You can guarantee that some left groups will consider such campaigns as, at best, a diversion  from the class struggle and ‘real’ politics. At a recent CPGB special meeting on the transitional programme, a member of the Alliance for Workers’ Liberty, Mark Osborn, mocked a CPGB May 7 election address in Manchester because it called for the abolition of the age of consent. He labelled it the “Moss Side disaster”. Perhaps the AWL comrade is correct: the CPGB mighthave a got a few more votesif it had dropped all the awkward and controversial political stuff.

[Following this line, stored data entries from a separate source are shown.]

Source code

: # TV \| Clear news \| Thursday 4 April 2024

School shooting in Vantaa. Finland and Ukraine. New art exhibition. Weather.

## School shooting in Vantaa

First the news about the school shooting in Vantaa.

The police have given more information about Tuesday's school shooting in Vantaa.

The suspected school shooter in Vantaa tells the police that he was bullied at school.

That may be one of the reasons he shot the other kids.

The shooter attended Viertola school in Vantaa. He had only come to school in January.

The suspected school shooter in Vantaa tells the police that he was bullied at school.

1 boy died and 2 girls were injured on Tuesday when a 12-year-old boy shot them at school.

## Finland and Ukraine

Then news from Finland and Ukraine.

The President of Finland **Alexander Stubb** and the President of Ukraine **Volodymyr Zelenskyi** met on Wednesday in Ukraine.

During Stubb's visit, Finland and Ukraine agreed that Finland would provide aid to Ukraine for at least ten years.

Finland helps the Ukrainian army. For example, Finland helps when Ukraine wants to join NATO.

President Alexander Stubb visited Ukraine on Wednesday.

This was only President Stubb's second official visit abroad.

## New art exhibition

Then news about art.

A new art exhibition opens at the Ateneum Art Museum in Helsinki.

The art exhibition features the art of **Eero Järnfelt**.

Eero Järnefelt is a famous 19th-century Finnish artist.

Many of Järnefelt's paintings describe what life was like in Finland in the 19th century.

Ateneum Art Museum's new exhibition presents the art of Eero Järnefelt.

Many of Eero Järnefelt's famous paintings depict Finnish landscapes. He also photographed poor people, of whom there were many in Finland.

The suspicion is that the AWL comrades think that the CPGB, and the left in general, should dump all this airy-fairy stuff about gays, drugs and workers’ militias, and concentrate exclusively on ‘bread and butter’ trade unionist politics like wages, defending the NHS and fighting for jobs.

This has produced a vicious economistic circle. The fact that the left has historically refused to champion democratic struggles such as those for gay rights has in turn resulted in the depoliticisation of many oppressed groups in society. Inevitably this breeds separatist and individualistic sentiments. So many in the gay community look to the ‘pink pound’ for salvation rather than collective working class action.

An even more serious omission has been the left’s failure to prioritise democratic demands which go to the heart of the bourgeois state. Abolition of the Lords and the monarchy are tucked away like optional extras at the bottom of a long list of economic campaigning points. Yet a movement from below which places these central democratic questions at the top of its agenda could begin to challenge capital’s hegemony in a revolutionary way. The left needs a new, democratic, truly inclusive vision, one committed to self-liberation.

The House of Lords’ reactionary rebellion presents the Socialist Alliances with a golden opportunity. They should start an energetic and imaginative campaign which not only fights to abolish the Lords but calls for the sweeping away of the constitutional monarchy itself.